El Diccionario Panhispánico de Dudas cuenta la historia de su surgimiento: “Esta letra nació
de la necesidad de representar un nuevo sonido, inexistente en latín. Determinados grupos
consonánticos latinos como
gn,
nn o
ni evolucionaron en las lenguas romances hacia un sonido nasal palatal. En cada una de
estas lenguas se fue fijando una grafía distinta para representar este sonido:
gn en italiano y francés,
ny en catalán,
nh en portugués. El castellano medieval escogió el dígrafo
nn, que se solía representar abreviadamente mediante una sola n con una rayita más o menos
ondulada encima; así surgió la “ñ”, adoptada también por el gallego. Esa rayita
ondulada se llama tilde, nombre dado también al acento gráfico”.

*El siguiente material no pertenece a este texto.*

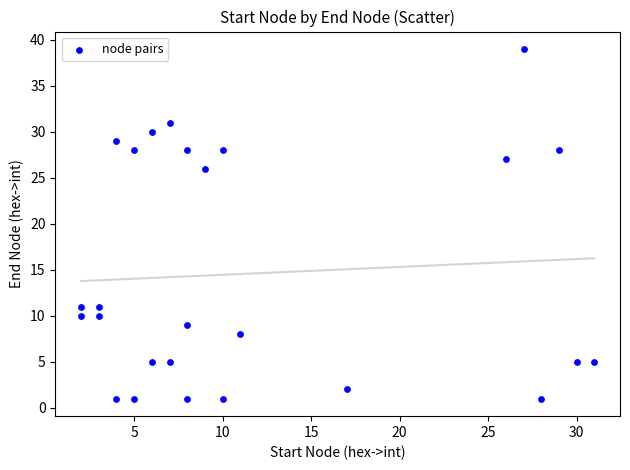

What Y value in the scatter plot is closest to 20?

26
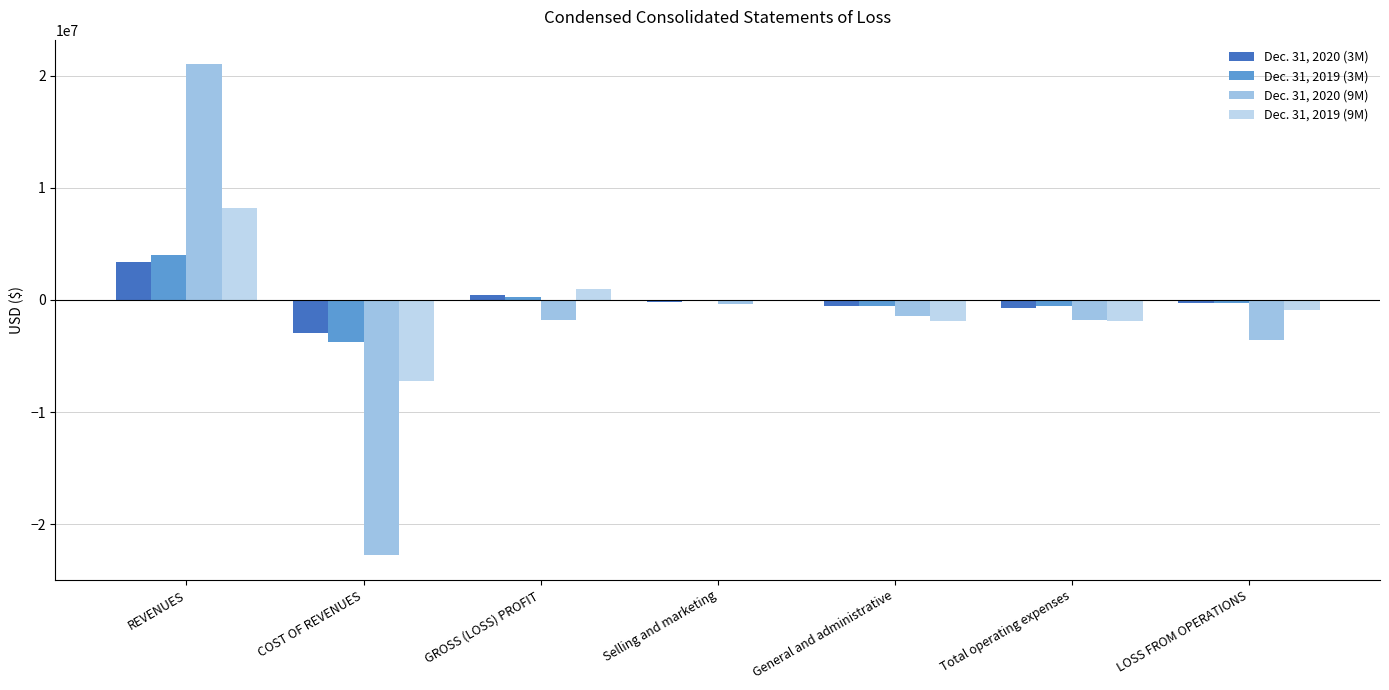

List the series in order of their peak value, lowest first.

Dec. 31, 2020 (3M), Dec. 31, 2019 (3M), Dec. 31, 2019 (9M), Dec. 31, 2020 (9M)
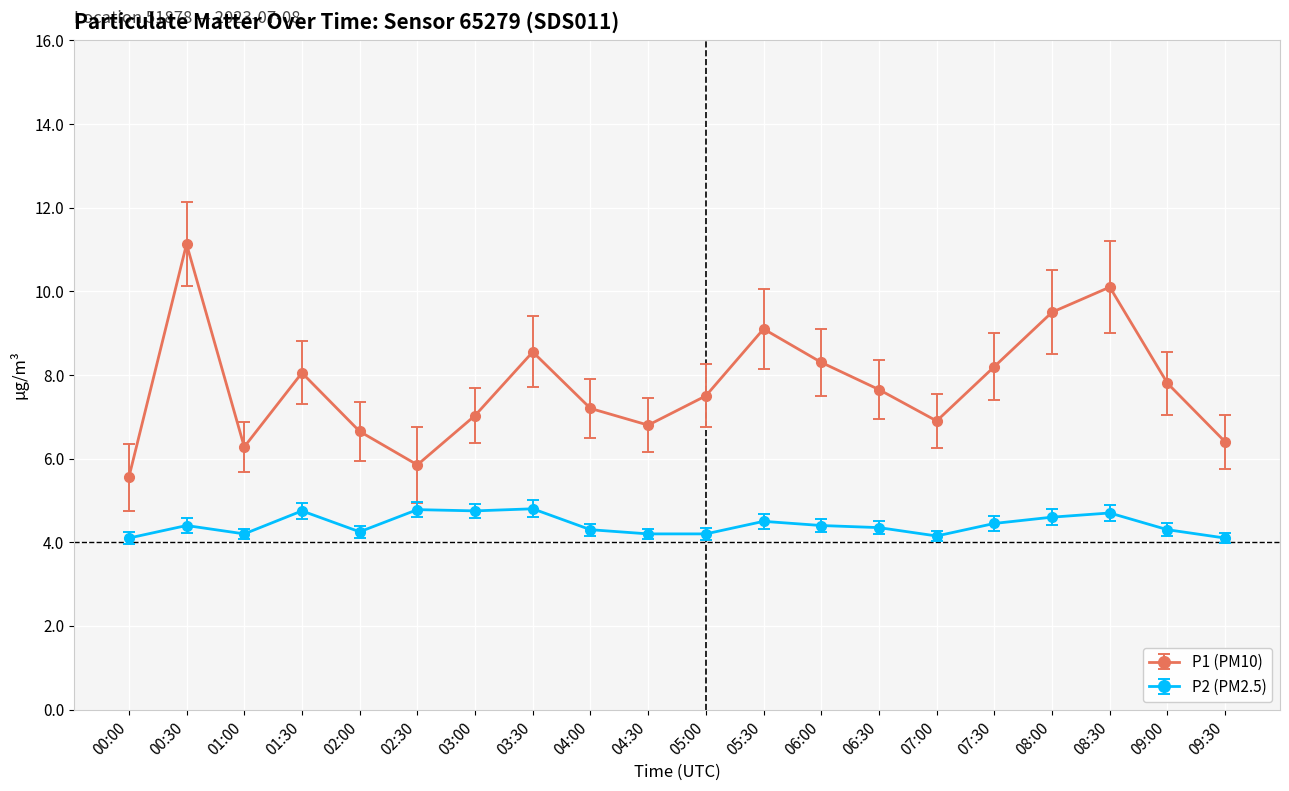

At how many categories does at least one series exceed 6?

18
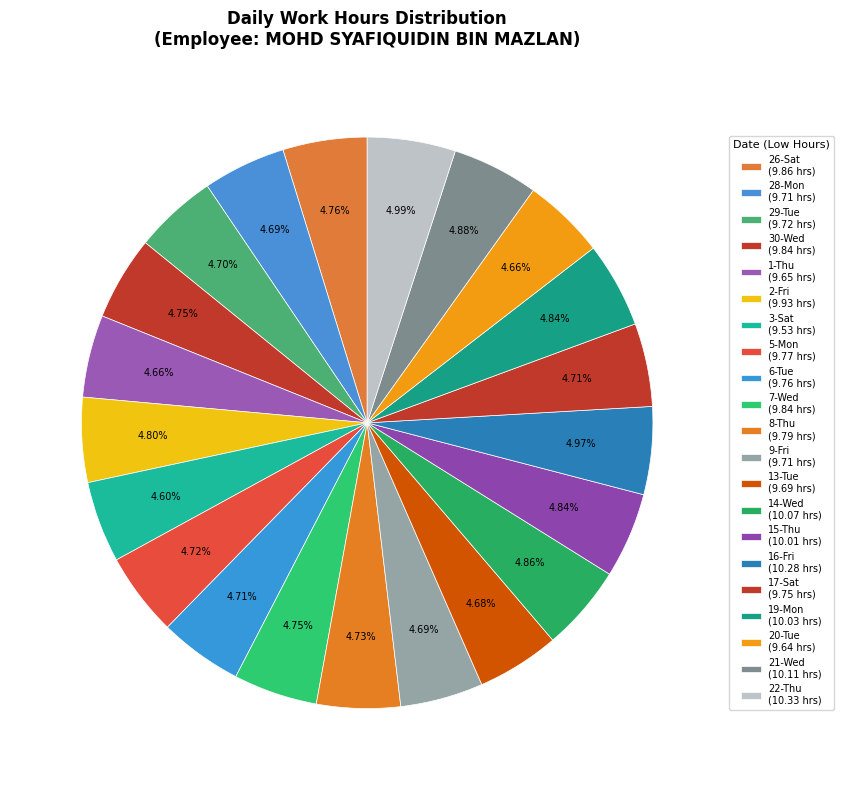

How many slices are in this pie chart?

21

Una lengua es mucho más que un medio de comunicación entre las personas: es un recorte de la
realidad, una recreación del mundo. Cuando una lengua se pierde, desaparece para siempre un
fragmento insustituible de la belleza y el conocimiento humanos.
La globalización avanza y uniforma, aplana e iguala hacia abajo, es decir, para los de
arriba. El lingüista David Crystal advierte sobre los graves peligros que acechan detrás del auge
imparable del inglés, convertido en virtual
lingua franca de nuestra época: “Dentro de quinientos años, ¿acaso sucederá que todo
el mundo aprenda inglés desde su nacimiento? Si esto es parte de una enriquecedora experiencia
multilingüe para nuestros hijos en el futuro, bienvenida sea. Pero si para entonces es el único
lenguaje que queda para ser aprendido, habrá sido el mayor desastre intelectual que haya conocido
nunca nuestro planeta”.
No se trata de anglofobia: en esa lengua maravillosa que es el inglés escribieron
Shakespeare, Byron, Shelley, T. S. Eliot, Dylan Thomas, Joyce, Hemingway, Faulkner, Cummings,
Carver y Bob Dylan. ¿Quién sabe cuántos creadores de talento similar se pierden cada vez que una
lengua muere?
La eñe es nuestra. Defendamos el español. Defendámosla.